Variable Prepaid Forward ("VPF") Contracts

A Brief Introduction

 

Analysis

A VPF Contract is a tax-deferred forward sale of a block of eligible shares. It is a contractual arrangement, generally between the concentrated shareholder and an institutional investor, that involves a cash advance to the shareholder, a pledge of shares, and the shareholder's promise of the future delivery of a variable number of the shares.

The cash advance may be higher than would be permitted in a margin account and generally ranges from 65% to 90% of the value of the shares involved. The shareholder may employ the cash advance to  diversify his investments or for any other purpose. No interest is paid during the term of the VPF Contract; however, at the time of settlement of the contract, the shareholder must deliver an agreed minimum value of shares, plus additional shares representing a share of value above an agreed discounted base figure. Tax recognition occurs at settlement.

Contract terms are generally for three years or less, though terms of up to five years may be available. The minimum dollar amount is typically $1 million in stock value and may exceed $3 million.
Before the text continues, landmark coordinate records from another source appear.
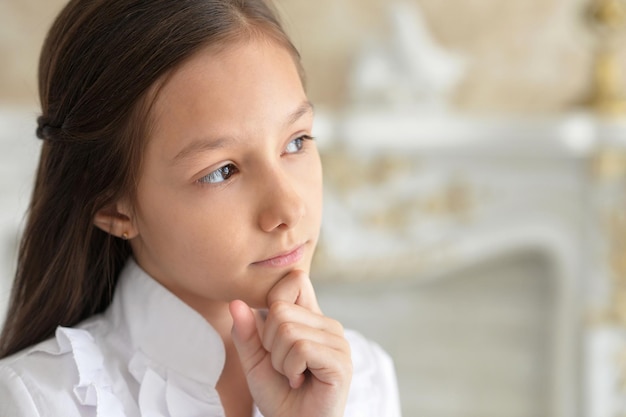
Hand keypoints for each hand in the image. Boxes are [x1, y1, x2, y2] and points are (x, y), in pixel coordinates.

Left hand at [229, 270, 351, 416]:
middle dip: (269, 343)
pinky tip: (300, 382)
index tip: (271, 337)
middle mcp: (328, 324)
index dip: (273, 301)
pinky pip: (301, 349)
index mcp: (311, 317)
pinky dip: (290, 369)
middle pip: (281, 309)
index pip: (295, 280)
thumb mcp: (254, 360)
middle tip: (283, 366)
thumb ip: (246, 332)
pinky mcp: (340, 361)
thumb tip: (235, 302)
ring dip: (279, 361)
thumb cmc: (278, 395)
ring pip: (288, 330)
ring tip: (292, 375)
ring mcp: (337, 341)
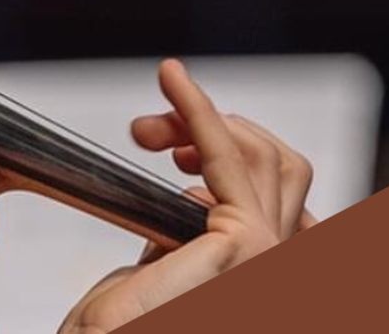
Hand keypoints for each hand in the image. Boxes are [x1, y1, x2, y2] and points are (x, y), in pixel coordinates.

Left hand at [57, 59, 315, 333]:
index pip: (265, 189)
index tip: (166, 135)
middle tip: (145, 134)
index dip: (220, 147)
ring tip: (148, 127)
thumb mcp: (156, 276)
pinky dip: (200, 109)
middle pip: (274, 163)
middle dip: (214, 128)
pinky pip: (229, 154)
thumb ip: (183, 241)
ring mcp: (269, 254)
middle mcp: (273, 260)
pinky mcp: (247, 244)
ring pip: (264, 153)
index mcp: (250, 266)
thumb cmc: (114, 329)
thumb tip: (195, 206)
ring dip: (205, 119)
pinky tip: (173, 80)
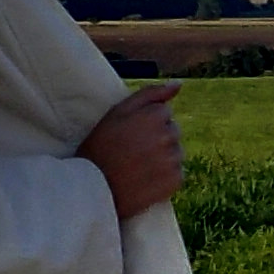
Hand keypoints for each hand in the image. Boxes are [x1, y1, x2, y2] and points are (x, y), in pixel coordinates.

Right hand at [78, 83, 183, 217]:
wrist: (94, 189)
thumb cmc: (101, 146)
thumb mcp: (118, 112)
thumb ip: (150, 94)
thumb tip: (178, 84)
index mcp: (154, 115)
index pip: (163, 112)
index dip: (144, 123)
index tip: (129, 134)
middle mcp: (168, 135)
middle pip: (173, 131)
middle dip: (157, 138)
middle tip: (132, 151)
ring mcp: (174, 158)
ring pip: (176, 151)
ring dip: (163, 157)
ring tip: (138, 166)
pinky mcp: (176, 180)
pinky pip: (177, 172)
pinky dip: (165, 176)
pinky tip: (145, 179)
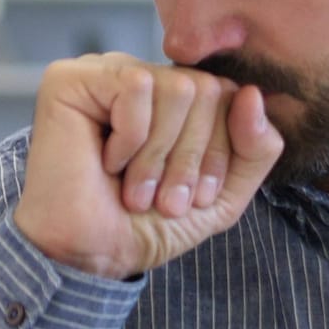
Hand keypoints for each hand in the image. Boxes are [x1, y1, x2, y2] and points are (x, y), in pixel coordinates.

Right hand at [12, 53, 284, 279]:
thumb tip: (253, 94)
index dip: (220, 152)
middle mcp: (144, 79)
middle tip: (163, 199)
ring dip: (160, 154)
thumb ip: (257, 148)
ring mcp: (107, 73)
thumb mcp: (224, 195)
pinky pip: (136, 87)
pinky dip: (130, 138)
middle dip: (191, 157)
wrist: (92, 255)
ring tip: (136, 189)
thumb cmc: (147, 225)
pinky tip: (106, 161)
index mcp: (176, 100)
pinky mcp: (72, 78)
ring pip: (178, 87)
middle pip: (207, 90)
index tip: (194, 198)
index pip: (229, 96)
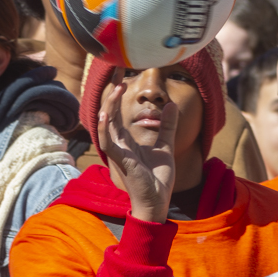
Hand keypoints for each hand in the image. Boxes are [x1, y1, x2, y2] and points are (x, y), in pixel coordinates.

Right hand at [98, 83, 177, 222]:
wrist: (158, 202)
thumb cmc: (157, 179)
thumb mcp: (166, 146)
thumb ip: (167, 126)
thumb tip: (172, 105)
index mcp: (126, 142)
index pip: (117, 114)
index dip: (117, 96)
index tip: (122, 78)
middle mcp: (119, 145)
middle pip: (109, 115)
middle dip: (112, 94)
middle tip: (117, 73)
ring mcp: (118, 154)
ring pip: (106, 126)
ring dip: (109, 106)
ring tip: (116, 88)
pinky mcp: (122, 162)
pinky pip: (108, 143)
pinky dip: (105, 129)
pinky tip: (106, 115)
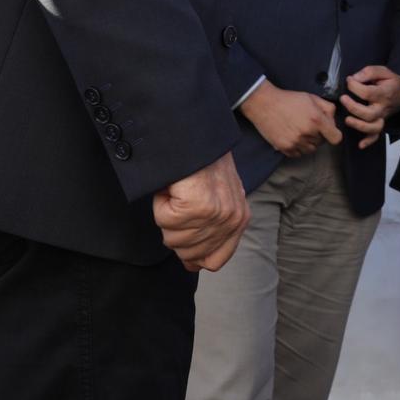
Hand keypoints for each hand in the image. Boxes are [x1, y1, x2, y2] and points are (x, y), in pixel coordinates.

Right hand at [153, 150, 249, 271]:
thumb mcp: (216, 198)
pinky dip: (160, 203)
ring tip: (177, 192)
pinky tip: (172, 188)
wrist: (195, 135)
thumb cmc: (200, 164)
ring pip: (173, 239)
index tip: (182, 249)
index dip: (194, 258)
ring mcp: (216, 214)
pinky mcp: (197, 207)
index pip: (215, 260)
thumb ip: (210, 230)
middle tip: (178, 204)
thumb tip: (192, 264)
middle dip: (175, 231)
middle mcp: (232, 220)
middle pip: (188, 254)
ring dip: (166, 214)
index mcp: (239, 219)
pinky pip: (164, 221)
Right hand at [240, 81, 342, 157]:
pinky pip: (298, 154)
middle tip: (308, 125)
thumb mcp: (311, 97)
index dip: (334, 134)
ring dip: (308, 142)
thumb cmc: (288, 99)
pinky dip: (297, 148)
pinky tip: (292, 136)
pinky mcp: (285, 148)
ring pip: (310, 150)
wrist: (264, 103)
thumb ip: (327, 108)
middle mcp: (307, 133)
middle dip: (318, 135)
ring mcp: (296, 142)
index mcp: (316, 120)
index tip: (329, 131)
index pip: (336, 138)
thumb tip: (333, 120)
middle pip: (322, 143)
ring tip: (299, 131)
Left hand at [339, 65, 399, 148]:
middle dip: (354, 108)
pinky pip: (376, 136)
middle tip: (343, 99)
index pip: (368, 93)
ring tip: (347, 120)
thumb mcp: (383, 71)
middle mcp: (383, 108)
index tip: (349, 80)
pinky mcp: (379, 123)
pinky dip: (368, 141)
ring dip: (359, 125)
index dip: (355, 86)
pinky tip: (360, 145)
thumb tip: (354, 78)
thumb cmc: (390, 82)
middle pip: (369, 114)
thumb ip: (369, 72)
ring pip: (372, 127)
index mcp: (384, 93)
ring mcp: (381, 118)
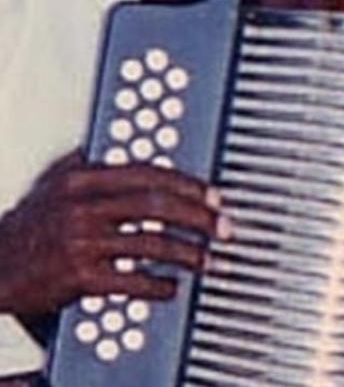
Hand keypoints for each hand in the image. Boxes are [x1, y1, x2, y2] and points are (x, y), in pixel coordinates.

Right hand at [0, 151, 224, 316]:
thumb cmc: (28, 226)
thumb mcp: (55, 183)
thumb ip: (93, 164)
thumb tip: (132, 147)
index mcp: (81, 179)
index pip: (149, 174)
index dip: (189, 184)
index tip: (215, 195)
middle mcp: (82, 207)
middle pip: (158, 207)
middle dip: (200, 217)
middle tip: (223, 227)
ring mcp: (80, 243)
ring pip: (151, 244)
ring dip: (188, 253)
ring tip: (207, 259)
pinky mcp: (78, 278)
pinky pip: (132, 281)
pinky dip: (159, 285)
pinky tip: (171, 286)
For regulatory purposes, the VPF Contract represents a sale of securities, although the shareholder can continue to collect dividends and vote in company affairs until settlement. Typically, the shareholder may also opt to settle the contract with cash, rather than deliver the shares.

Because it is backed by an institutional investor, the VPF Contract provides a robust form of risk management for the concentrated shareholder. Indeed, the agreed minimum value has already been prepaid by the institutional investor. The economics of this strategy are similar to a Protective Put option transaction in that the lower the floor value (or the lower the cash advance), and the shorter the term, the less risk is involved on the part of the counterparty and the less costly the transaction should be for the shareholder. 

 

 

In assessing the economics of a particular VPF Contract proposal, consider the transaction to be a loan combined with a put option and a call option. Each of these components may be valued separately in relation to the current market.

The value and cost of put and call options embedded in a contemplated VPF Contract may be estimated. Note, however, that the same counterparty is highly unlikely to be the best bidder on both legs of a transaction, and pricing by different investors may vary widely.

Competent structuring, bidding and negotiation of terms of a VPF contract are significant factors in its overall utility for a concentrated shareholder.